- [What this task involves] Reproduce the following data exactly, minus any images.

- [Provided information]
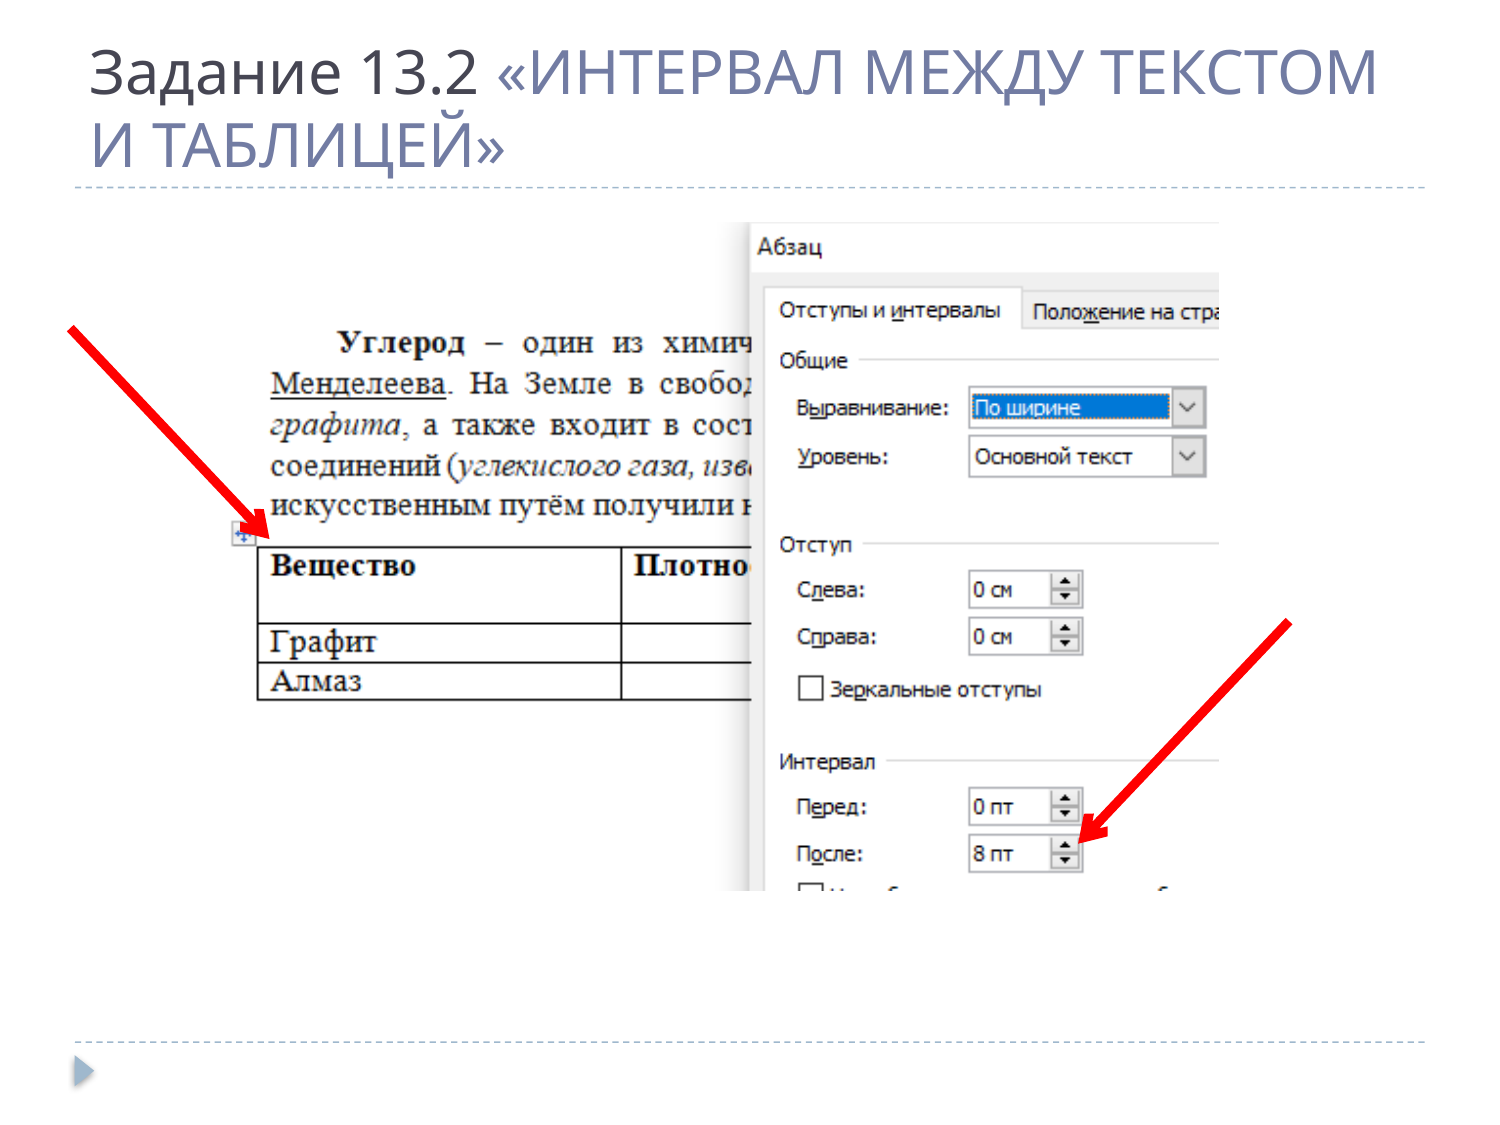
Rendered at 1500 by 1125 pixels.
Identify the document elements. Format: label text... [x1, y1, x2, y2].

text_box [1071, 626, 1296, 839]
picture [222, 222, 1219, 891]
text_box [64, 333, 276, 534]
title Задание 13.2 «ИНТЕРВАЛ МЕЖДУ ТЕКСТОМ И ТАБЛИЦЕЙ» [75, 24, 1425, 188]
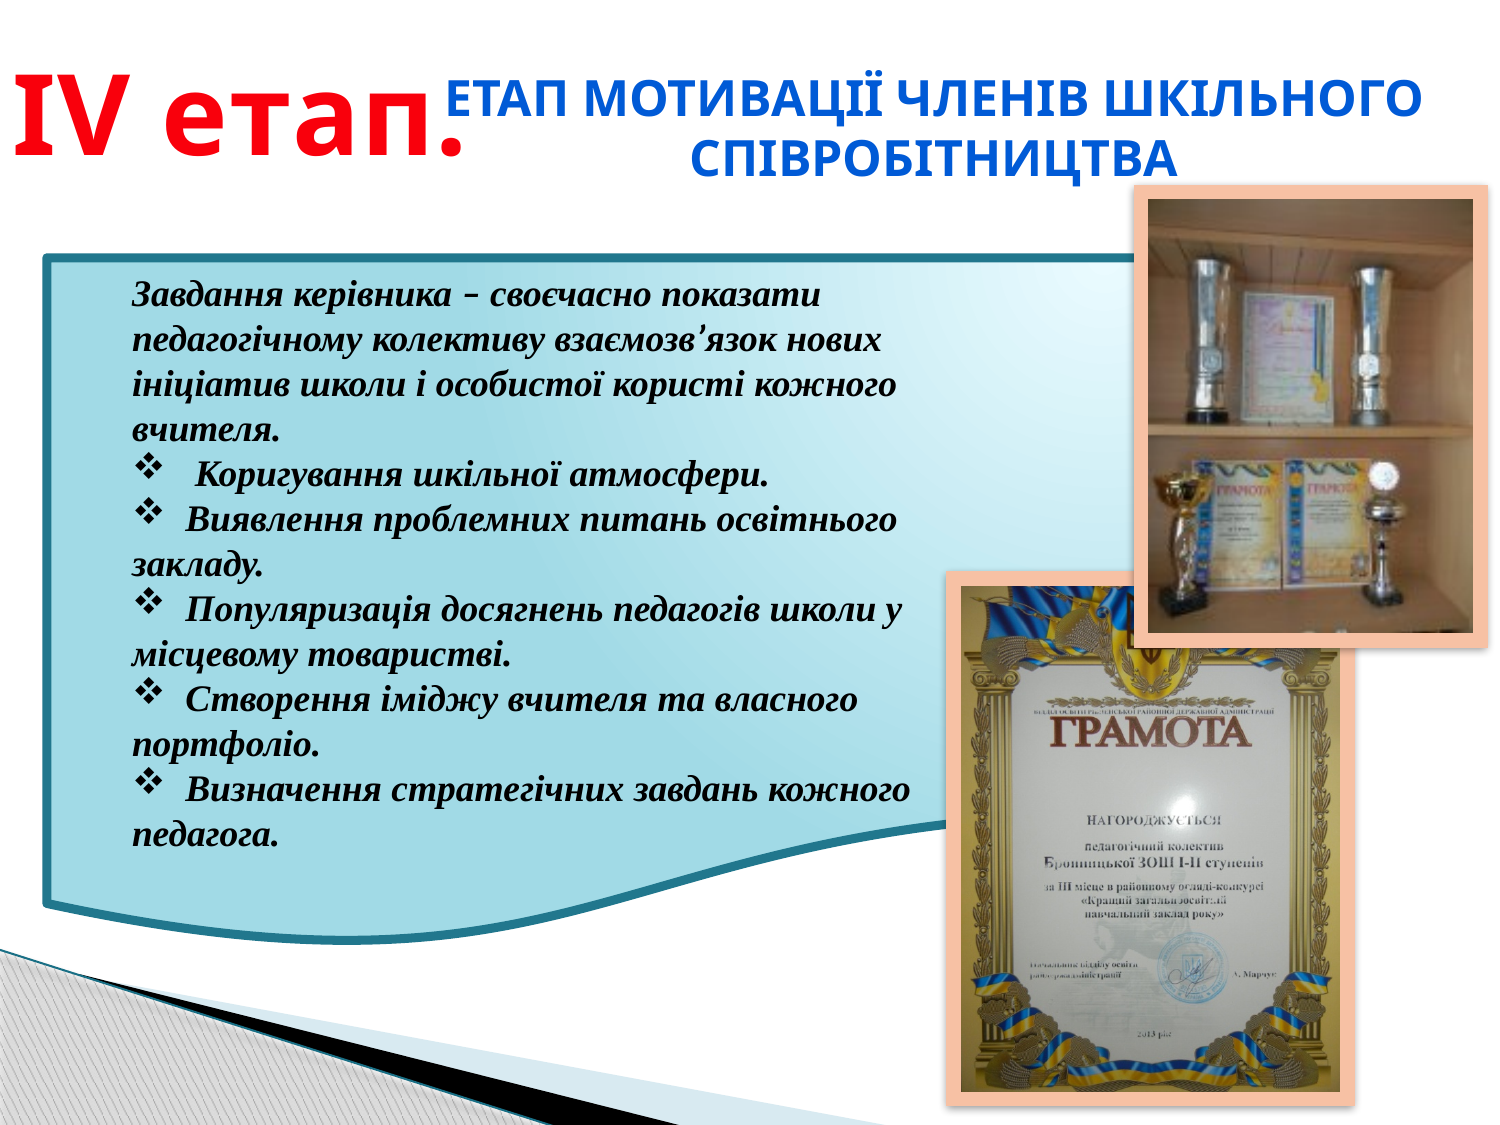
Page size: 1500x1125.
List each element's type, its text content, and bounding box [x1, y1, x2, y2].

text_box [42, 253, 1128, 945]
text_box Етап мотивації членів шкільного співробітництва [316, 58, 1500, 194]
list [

- [Completed task]
Rendered at 1500 by 1125 pixels.
Identify the document elements. Format: label text... [x1, y1, x2, y2].

text_box [1071, 626, 1296, 839]
picture [222, 222, 1219, 891]
text_box [64, 333, 276, 534]
title Задание 13.2 «ИНТЕРВАЛ МЕЖДУ ТЕКСТОМ И ТАБЛИЦЕЙ» [75, 24, 1425, 188]
Page size: 1500x1125.
List each element's type, its text content, and bounding box [x1, y1, x2, y2].

text_box [42, 253, 1128, 945]
text_box Етап мотивації членів шкільного співробітництва [316, 58, 1500, 194]
list [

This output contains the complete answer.